Opps!!! now you confused me 

leave it yaar, just tell me two or three monitors in my range 7,000rs , as i want to connect my xbox too..


----------



## TechnoHolic (Jan 11, 2013)

gagan.2012 said:


> Any other LED MONITOR which can be used for XBOX, must be reliable too.... now i extend my budget to 7000rs.



Mate...Please check on flipkart.com


----------



## gagan.2012 (Jan 11, 2013)

TechnoHolic said:


> Mate...Please check on flipkart.com



Lots of confusion.. now .. please help


----------



## TechnoHolic (Jan 11, 2013)

I had started a thread..*www.thinkdigit.com/forum/pc-components-configurations/164888-need-led-monitor-suggestions-2.html
and finally i bought samsung..and it's a fantastic,brilliant display..good contrast and brightness..it's 1600x900 hd display with touch buttons..
Anyway, according to your query i think you've two options..
1. Increase your budget
2. Use a good DVI to HDMI conversion cable

because no monitor comes with hdmi port in 7k range..


----------



## gagan.2012 (Jan 11, 2013)

TechnoHolic said:


> I had started a thread..*www.thinkdigit.com/forum/pc-components-configurations/164888-need-led-monitor-suggestions-2.html
> and finally i bought samsung..and it's a fantastic,brilliant display..good contrast and brightness..it's 1600x900 hd display with touch buttons..
> Anyway, according to your query i think you've two options..
> 1. Increase your budget
> ...



jUST gONE through your link, so you purchased samsung S20B300B.

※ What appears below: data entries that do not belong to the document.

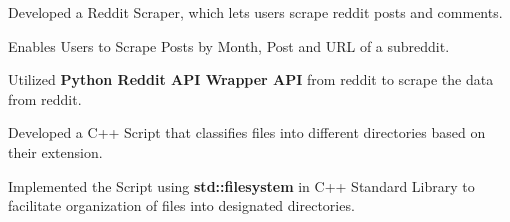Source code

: \documentclass[]{deedy-resume-openfont}
\begin{document}
\begin{minipage}[t]{0.66\textwidth}




    \begin{tightemize}
        \item Developed a Reddit Scraper, which lets users scrape reddit posts and comments.
        \item Enables Users to Scrape Posts by Month, Post and URL of a subreddit.
        \item Utilized \textbf{Python Reddit API Wrapper API} from reddit to scrape the data from reddit.
    \end{tightemize}
    \sectionsep


    \begin{tightemize}
        \item Developed a C++ Script that classifies files into different directories based on their extension.
        \item Implemented the Script using {\textbf{std::filesystem}} in C++ Standard Library to facilitate organization of files into designated directories.
    \end{tightemize}
    \sectionsep





\end{minipage}
\end{document}

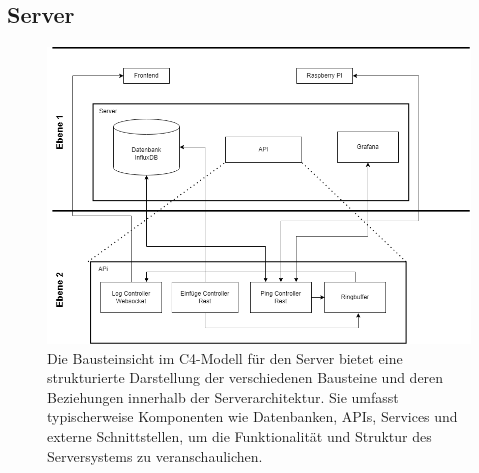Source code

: \documentclass[
]{article}
\begin{document}
\subsection{Server}
\begin{figure}[H]
	\centering
	\includegraphics[width=130mm]{resources/Bausteinsicht_Server.png}
	\caption{Die Bausteinsicht im C4-Modell für den Server bietet eine strukturierte Darstellung der verschiedenen Bausteine und deren Beziehungen innerhalb der Serverarchitektur. Sie umfasst typischerweise Komponenten wie Datenbanken, APIs, Services und externe Schnittstellen, um die Funktionalität und Struktur des Serversystems zu veranschaulichen.}
	\label{fig:BausteinServer}
\end{figure}  
\end{document}
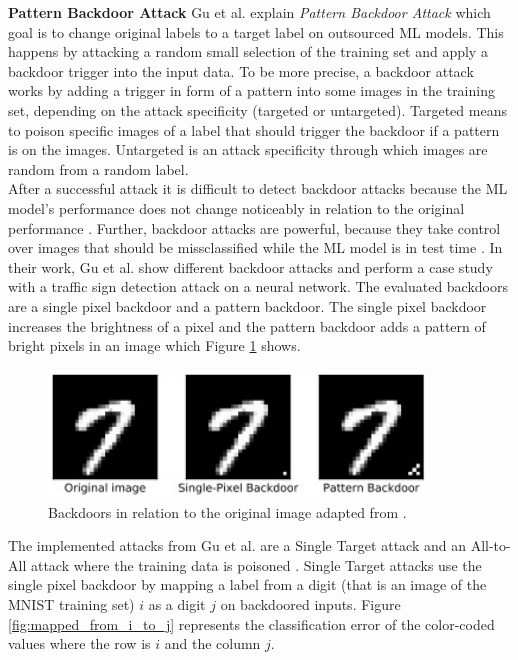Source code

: \textbf{Pattern Backdoor Attack} Gu et al. \cite{DBLP:journals/corr/abs-1708-06733} explain \textit{Pattern Backdoor Attack} which goal is to change original labels to a target label on outsourced ML models. This happens by attacking a random small selection of the training set and apply a backdoor trigger into the input data. To be more precise, a backdoor attack works by adding a trigger in form of a pattern into some images in the training set, depending on the attack specificity (targeted or untargeted). Targeted means to poison specific images of a label that should trigger the backdoor if a pattern is on the images. Untargeted is an attack specificity through which images are random from a random label. \\ After a successful attack it is difficult to detect backdoor attacks because the ML model's performance does not change noticeably in relation to the original performance \cite{DBLP:journals/corr/abs-2106-07925}. Further, backdoor attacks are powerful, because they take control over images that should be missclassified while the ML model is in test time \cite{turner2018clean}. In their work, Gu et al. show different backdoor attacks and perform a case study with a traffic sign detection attack on a neural network. The evaluated backdoors are a single pixel backdoor and a pattern backdoor. The single pixel backdoor increases the brightness of a pixel and the pattern backdoor adds a pattern of bright pixels in an image which Figure \ref{fig:backdoor_pattern} shows.

\begin{figure}[ht!]
  \centering
  \includegraphics[width=10cm]{pictures/backdoor_pattern_bad_net.jpg}
  \caption{Backdoors in relation to the original image adapted from \cite{DBLP:journals/corr/abs-1708-06733}.}
  \label{fig:backdoor_pattern}
\end{figure}

The implemented attacks from Gu et al. are a Single Target attack and an All-to-All attack where the training data is poisoned \cite{DBLP:conf/ccs/HuangJNRT11}. Single Target attacks use the single pixel backdoor by mapping a label from a digit (that is an image of the MNIST \cite{LeCun1995LearningAF} training set) $i$ as a digit $j$ on backdoored inputs. Figure \ref{fig:mapped_from_i_to_j} represents the classification error of the color-coded values where the row is $i$ and the column $j$.


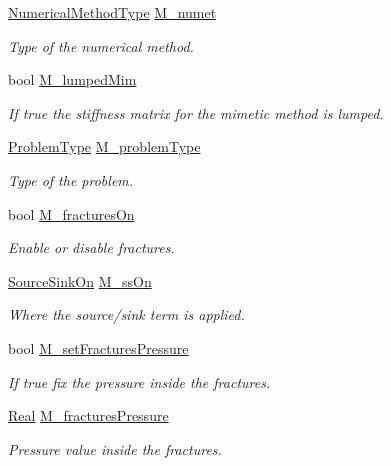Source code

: \begin{DoxyCompactItemize}
\hyperlink{classFVCode3D_1_1Data_a5222e1901276af4586befd821445c6cf}{Numerical\+Method\+Type} \hyperlink{classFVCode3D_1_1Data_acabd10057aa8ce14f50ee7fbd354ac64}{M\+\_\+numet}
\begin{DoxyCompactList}\small\item\em Type of the numerical method. \end{DoxyCompactList}\item 
bool \hyperlink{classFVCode3D_1_1Data_a1eafd426e867afe23097e38c3d28fa2d}{M\+\_\+lumped\+Mim}
\begin{DoxyCompactList}\small\item\em If true the stiffness matrix for the mimetic method is lumped. \end{DoxyCompactList}\item 
\hyperlink{classFVCode3D_1_1Data_af17933074f5acdb699179763e6f43f23}{Problem\+Type} \hyperlink{classFVCode3D_1_1Data_a7d31023f4e0ca0377503c0a74797c5b3}{M\+\_\+problem\+Type}
\begin{DoxyCompactList}\small\item\em Type of the problem. \end{DoxyCompactList}\item 
bool \hyperlink{classFVCode3D_1_1Data_ab0b504d3e6e8ab604d4567eceb178aa7}{M\+\_\+fractures\+On}
\begin{DoxyCompactList}\small\item\em Enable or disable fractures. \end{DoxyCompactList}\item 
\hyperlink{classFVCode3D_1_1Data_a4d66e2e205b350cb240820540339e1a3}{Source\+Sink\+On} \hyperlink{classFVCode3D_1_1Data_af778c7ca663600660d71e09b2722ef57}{M\+\_\+ss\+On}
\begin{DoxyCompactList}\small\item\em Where the source/sink term is applied. \end{DoxyCompactList}\item 
bool \hyperlink{classFVCode3D_1_1Data_a50bb4aa8e225203af91e6221e6017549}{M\+\_\+set\+Fractures\+Pressure}
\begin{DoxyCompactList}\small\item\em If true fix the pressure inside the fractures. \end{DoxyCompactList}\item 
\hyperlink{namespaceFVCode3D_a40c1f5588a248569d80aa5f867080e83}{Real} \hyperlink{classFVCode3D_1_1Data_af04c830d4b03507186fbd36ad0ffcb2c}{M\+\_\+fractures\+Pressure}
\begin{DoxyCompactList}\small\item\em Pressure value inside the fractures. \end{DoxyCompactList}\item 

\end{DoxyCompactItemize}
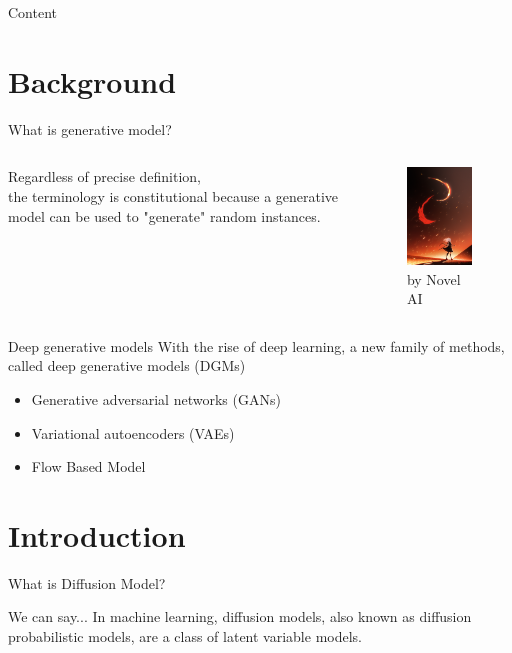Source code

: \documentclass[aspectratio=169]{beamer}
\begin{document}
\begin{frame}{Content}
    \tableofcontents[hideallsubsections]
\end{frame}

\section{Background}

\begin{frame}{What is generative model?}
    \begin{columns}
        \par
        Regardless of precise definition, \\ the terminology is constitutional because a generative model can be used to "generate" random instances.
        \begin{figure}
            \centering
            \includegraphics[width=3.3cm]{../pic/ai1.png}
            \caption{by Novel AI}
        \end{figure}
    \end{columns}
\end{frame}

\begin{frame}{Deep generative models}
    With the rise of deep learning, a new family of methods, called deep generative models (DGMs)
    \begin{itemize}
        \item Generative adversarial networks (GANs)
        \item Variational autoencoders (VAEs)
        \item Flow Based Model
    \end{itemize}
\end{frame}

\section{Introduction}
\begin{frame}{What is Diffusion Model?}
    \begin{block}{We can say...}
        In machine learning, diffusion models, also known as diffusion probabilistic models, are a class of latent variable models.
    \end{block}
\end{frame}
\end{document}
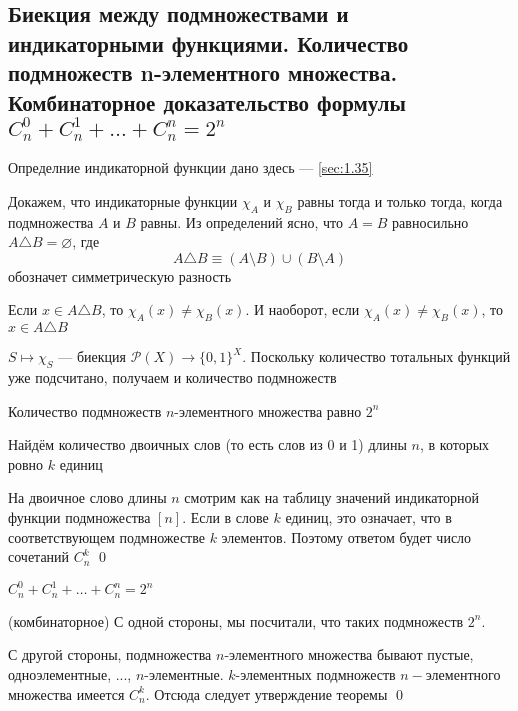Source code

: \documentclass[a4paper]{article}
\begin{document}
\subsection{Биекция между подмножествами и индикаторными функциями. Количество подмножеств n-элементного множества. Комбинаторное доказательство формулы $C^0_n+C^1_n+\ldots+C^n_n=2^n$}
Определние индикаторной функции дано здесь —  \ref{sec:1.35}

\proof Докажем, что индикаторные функции $\chi_A$ и $\chi_B$ равны тогда и только тогда, когда подмножества $A$ и $B$ равны. Из определений ясно, что $A = B$ равносильно $A\triangle B=\varnothing$, где
\begin{equation*}
    A\triangle B\equiv(A\setminus B)\cup(B\setminus A)
\end{equation*}
обозначет симметрическую разность

Если $x\in A\triangle B$, то $\chi_A(x)\ne\chi_B(x)$. И наоборот, если $\chi_A(x)\ne\chi_B(x)$, то $x\in A\triangle B$

$S\mapsto\chi_S$ — биекция $\mathcal{P}(X)\rightarrow\{0,1\}^X$. Поскольку количество тотальных функций уже подсчитано, получаем и количество подмножеств

\theorem Количество подмножеств $n$-элементного множества равно $2^n$

\proof Найдём количество двоичных слов (то есть слов из 0 и 1) длины $n$, в которых ровно $k$ единиц

На двоичное слово длины $n$ смотрим как на таблицу значений индикаторной функции подмножества $[n]$. Если в слове $k$ единиц, это означает, что в соответствующем подмножестве $k$ элементов. Поэтому ответом будет число сочетаний $C_n^k$ \qed

\theorem $C^0_n+C^1_n+\ldots+C^n_n=2^n$

\proof (комбинаторное) С одной стороны, мы посчитали, что таких подмножеств $2^n$. 

С другой стороны, подмножества $n$-элементного множества бывают пустые, одноэлементные, ..., $n$-элементные. $k$-элементных подмножеств $n-$элементного множества имеется $C_n^k$. Отсюда следует утверждение теоремы \qed
\end{document}
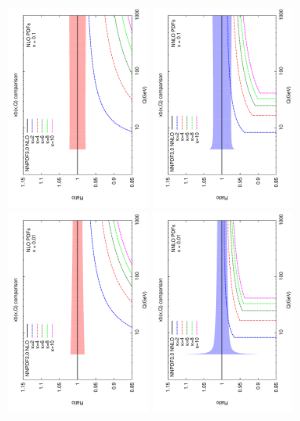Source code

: \documentclass[letter,11pt]{article}
\begin{document}
%
%
\begin{figure}[t]
\centering
\includegraphics[width=0.33\textwidth,angle=-90]{./bottom_ratio_kb_nlo_x_01.pdf}
\includegraphics[width=0.33\textwidth,angle=-90]{./bottom_ratio_kb_nnlo_x_01.pdf}
\includegraphics[width=0.33\textwidth,angle=-90]{./bottom_ratio_kb_nlo_x_001.pdf}
\includegraphics[width=0.33\textwidth,angle=-90]{./bottom_ratio_kb_nnlo_x_001.pdf}

\end{figure}
\end{document}
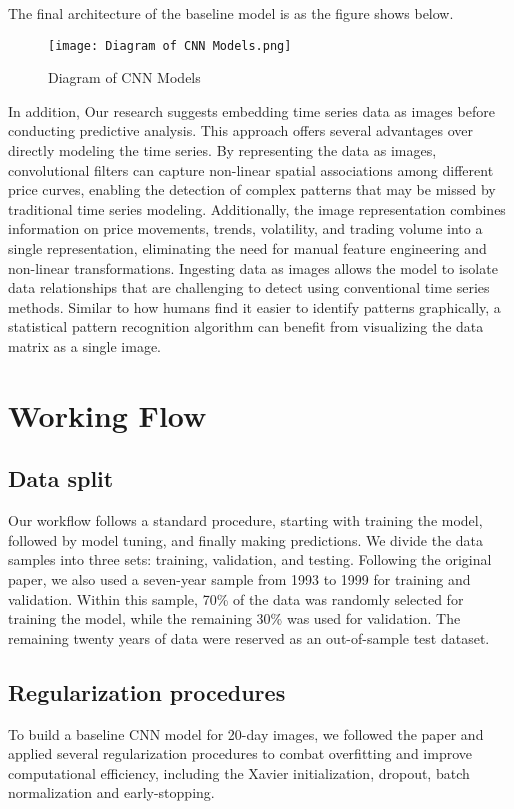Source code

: \documentclass{article}
\begin{document}
The final architecture of the baseline model is as the figure shows below.

\begin{figure}[H]
	\centering
	\texttt{[image: Diagram of CNN Models.png]}
	\caption{ Diagram of CNN Models }
\end{figure}

In addition, Our research suggests embedding time series data as images before conducting predictive analysis. This approach offers several advantages over directly modeling the time series. By representing the data as images, convolutional filters can capture non-linear spatial associations among different price curves, enabling the detection of complex patterns that may be missed by traditional time series modeling. Additionally, the image representation combines information on price movements, trends, volatility, and trading volume into a single representation, eliminating the need for manual feature engineering and non-linear transformations. Ingesting data as images allows the model to isolate data relationships that are challenging to detect using conventional time series methods. Similar to how humans find it easier to identify patterns graphically, a statistical pattern recognition algorithm can benefit from visualizing the data matrix as a single image.

\section{Working Flow}

\subsection{Data split}
Our workflow follows a standard procedure, starting with training the model, followed by model tuning, and finally making predictions. We divide the data samples into three sets: training, validation, and testing. Following the original paper, we also used a seven-year sample from 1993 to 1999 for training and validation. Within this sample, 70\% of the data was randomly selected for training the model, while the remaining 30\% was used for validation. The remaining twenty years of data were reserved as an out-of-sample test dataset.

\subsection{Regularization procedures}
To build a baseline CNN model for 20-day images, we followed the paper and applied several regularization procedures to combat overfitting and improve computational efficiency, including the Xavier initialization, dropout, batch normalization and early-stopping.
\end{document}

Hows is the performance... 

how you connect ANY HDMI to this monitor.. after connect hows the performance.


----------



## TechnoHolic (Jan 12, 2013)

gagan.2012 said:


> jUST gONE through your link, so you purchased samsung S20B300B.
> 
> Hows is the performance...
> 
> how you connect ANY HDMI to this monitor.. after connect hows the performance.



Yeah it's a very good option..(in this range)..i use simple VGA adapter still now,but i will try a dvi cable after some time,and I dont need HDMI currently.
A DVI to HDMI cable can solve your all confusion...Here it is..


----------



## gagan.2012 (Jan 15, 2013)

Dell IN2030M 50.8cm (20) W HD Monitor with LED is costing me rs. 5800/- , and samsung S20B300B is costing me Rs.6600/-.

Out of above two which one is best, as I want to connect my HDMI device too..

Price Updateplease help)

DELL 20 LED (IN2030)	Rs. 5738
LG LED 20"  (2042/)	Rs. 5809
PHILIPS LED 20"(206V3L)	Rs.5600
SAMSUNG LED 20"	Rs. 6285
AOC LED 22"  (E2250)	Rs.6800
AOC LED 22"  (E2251)	Rs.6900


----------



## Cilus (Jan 15, 2013)

IN2030 is a very good display, get that one.


----------



## gagan.2012 (Jan 18, 2013)

One Question i want to asked 

AM I required additional graphic card if i want to connect my pc (configuration as described above) to connect to LCD 26" which have VGA PORT.

IF yes , please help me which graphic card required, as my LCD is having HDMI port too...


----------



## Cilus (Jan 18, 2013)

No, you don't need any additional Graphics card, you can connect the display directly to the display output port(s) of the Motherboard.


----------